(Saved data entries)
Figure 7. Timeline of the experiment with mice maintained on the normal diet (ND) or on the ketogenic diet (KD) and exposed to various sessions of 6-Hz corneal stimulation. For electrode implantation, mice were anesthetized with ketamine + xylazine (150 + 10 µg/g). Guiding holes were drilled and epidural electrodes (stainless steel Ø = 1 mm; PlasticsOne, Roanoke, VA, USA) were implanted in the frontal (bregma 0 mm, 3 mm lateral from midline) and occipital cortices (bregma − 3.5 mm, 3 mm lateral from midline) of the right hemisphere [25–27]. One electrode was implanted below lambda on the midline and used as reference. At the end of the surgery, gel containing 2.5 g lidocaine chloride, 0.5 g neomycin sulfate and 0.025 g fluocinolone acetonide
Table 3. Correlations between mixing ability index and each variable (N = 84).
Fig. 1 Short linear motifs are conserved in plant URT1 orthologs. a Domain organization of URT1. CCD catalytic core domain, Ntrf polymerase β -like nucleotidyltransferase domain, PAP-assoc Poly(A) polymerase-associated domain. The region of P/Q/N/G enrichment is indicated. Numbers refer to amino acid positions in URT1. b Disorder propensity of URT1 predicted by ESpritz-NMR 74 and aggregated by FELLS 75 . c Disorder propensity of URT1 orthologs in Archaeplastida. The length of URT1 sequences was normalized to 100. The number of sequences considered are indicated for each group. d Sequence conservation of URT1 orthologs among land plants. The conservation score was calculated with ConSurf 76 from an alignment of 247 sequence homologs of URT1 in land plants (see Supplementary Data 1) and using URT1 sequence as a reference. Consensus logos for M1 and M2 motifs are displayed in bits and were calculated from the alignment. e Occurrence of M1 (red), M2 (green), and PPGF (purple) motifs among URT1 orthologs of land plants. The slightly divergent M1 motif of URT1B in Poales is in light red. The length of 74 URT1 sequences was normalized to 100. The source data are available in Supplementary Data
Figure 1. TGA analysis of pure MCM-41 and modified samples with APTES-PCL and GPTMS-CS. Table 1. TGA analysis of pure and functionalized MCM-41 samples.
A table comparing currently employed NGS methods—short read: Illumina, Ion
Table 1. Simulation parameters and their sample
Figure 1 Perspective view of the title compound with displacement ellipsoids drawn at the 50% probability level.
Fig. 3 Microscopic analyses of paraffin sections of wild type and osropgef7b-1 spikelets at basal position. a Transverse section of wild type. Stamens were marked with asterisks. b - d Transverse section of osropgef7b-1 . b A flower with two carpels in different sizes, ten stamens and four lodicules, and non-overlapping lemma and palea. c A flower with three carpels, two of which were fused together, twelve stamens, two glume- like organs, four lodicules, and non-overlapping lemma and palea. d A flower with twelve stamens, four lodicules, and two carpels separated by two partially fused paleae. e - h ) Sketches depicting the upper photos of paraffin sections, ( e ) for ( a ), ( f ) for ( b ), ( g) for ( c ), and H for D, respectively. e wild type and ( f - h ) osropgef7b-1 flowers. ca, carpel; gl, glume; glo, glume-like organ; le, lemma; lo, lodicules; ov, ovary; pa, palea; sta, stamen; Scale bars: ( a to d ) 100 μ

→ WHAT YOU SHOULD DO
Word for word, restate only the lines from the one containing "Figure 1 Perspective" through the last line of the entries, with both ends kept.

→ EXPECTED ANSWER
Figure 1 Perspective view of the title compound with displacement ellipsoids drawn at the 50% probability level.
Fig. 3 Microscopic analyses of paraffin sections of wild type and osropgef7b-1 spikelets at basal position. a Transverse section of wild type. Stamens were marked with asterisks. b - d Transverse section of osropgef7b-1 . b A flower with two carpels in different sizes, ten stamens and four lodicules, and non-overlapping lemma and palea. c A flower with three carpels, two of which were fused together, twelve stamens, two glume- like organs, four lodicules, and non-overlapping lemma and palea. d A flower with twelve stamens, four lodicules, and two carpels separated by two partially fused paleae. e - h ) Sketches depicting the upper photos of paraffin sections, ( e ) for ( a ), ( f ) for ( b ), ( g) for ( c ), and H for D, respectively. e wild type and ( f - h ) osropgef7b-1 flowers. ca, carpel; gl, glume; glo, glume-like organ; le, lemma; lo, lodicules; ov, ovary; pa, palea; sta, stamen; Scale bars: ( a to d ) 100 μ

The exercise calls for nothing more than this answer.